TEXT PROVIDED
========
# A Better way to remove Leaves



## robertc65 (Apr 16, 2005)

I have about 2 Acres with 10 years of blown leaves accumulated around the perimeter. In the past the previous homeowner would just blow them to the edge of the woods instead of hauling them out. I'm left with a serious a mess to deal with. My Landscaper friend has spent 4 solid days raking them onto tarp, dragging the tarp to his pickup and hauling them 5 miles down to the land fill. He is not 1/2 way done and I'm thinking that we need a better method here. One issue is that the leaves are pretty wet and heavy a few inches down so you can't pile to many up on the tarp or you'll eventually detroy the lawn in the process. The other issue is hauling them out. He has a normal size pickup without sides. He's only charging me $100 / day, but he's a friend and I don't want to see him bust his butt, just to do me a favor. Is there a better way to deal with leaves? I have an additional acre which is wooded, Could I just pile up the leaves somewhere. It just seems to take forever for them to decay. If I were him, I would invest in one of those big leaf vac units that pump the leaves into a big box in the bed of the truck, but he is old school and never thinks it wise to invest in proper equipment.


----------



## fathersonfab (Apr 27, 2007)

what about using a skid steer and push them all into the middle, throw some gasoline on them and set fire to them??? 

I don't know the laws there in your area about setting fire to leaves... it's a bit radical, but it would be quick and cheap (and maybe dangerous).


----------



## Norrrrrrrrrrrrm (Jan 20, 2007)

Could you rent a mulcher and use the mulch as a base around the trees, shrubs and flowers in your yard? Leaves are the best to mulch with, just cover them with a bark mulch afterwards.


----------



## fathersonfab (Apr 27, 2007)

They do make mulching attachments for bobcat style skid steers... Maybe you could rent one?


----------



## gregj (Jul 31, 2006)
========
SUPPLIED INFORMATION
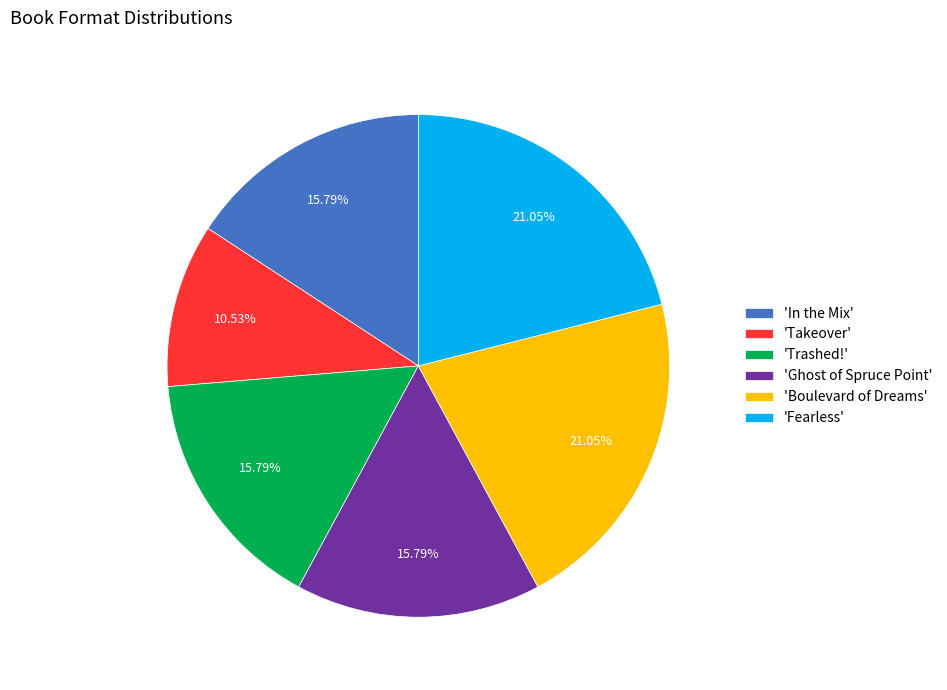

Do 'In the Mix' and 'Boulevard of Dreams' together represent more than half of the pie?

No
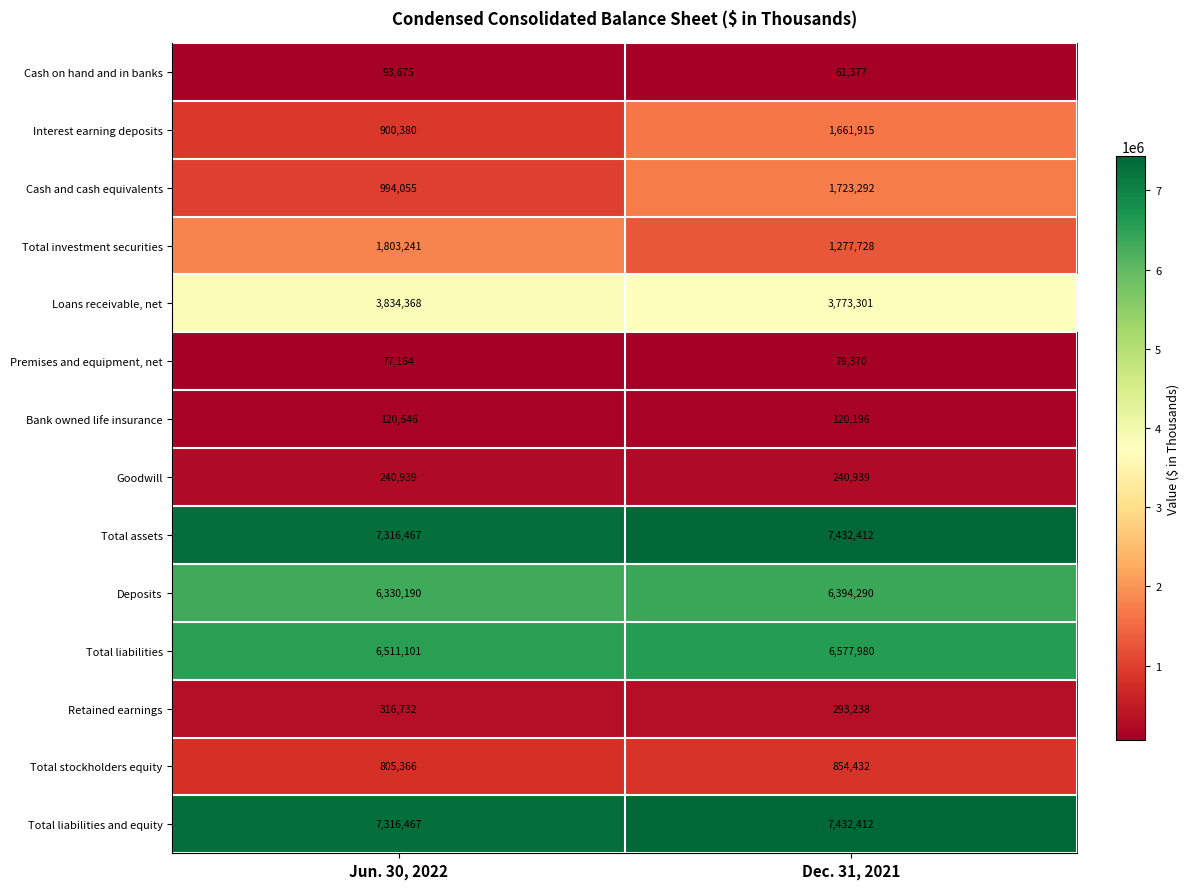

Between Jun. 30, 2022 and Dec. 31, 2021, which series saw the biggest shift?

Interest earning deposits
========
WORK TO COMPLETE
Reproduce, word for word, the passage of the leaf-removal thread that opens with the words containing "## Norrrrrrrrrrrrm (Jan" and closes with "could rent one?".

YOUR RESPONSE
## Norrrrrrrrrrrrm (Jan 20, 2007)

Could you rent a mulcher and use the mulch as a base around the trees, shrubs and flowers in your yard? Leaves are the best to mulch with, just cover them with a bark mulch afterwards.


----------



## fathersonfab (Apr 27, 2007)

They do make mulching attachments for bobcat style skid steers... Maybe you could rent one?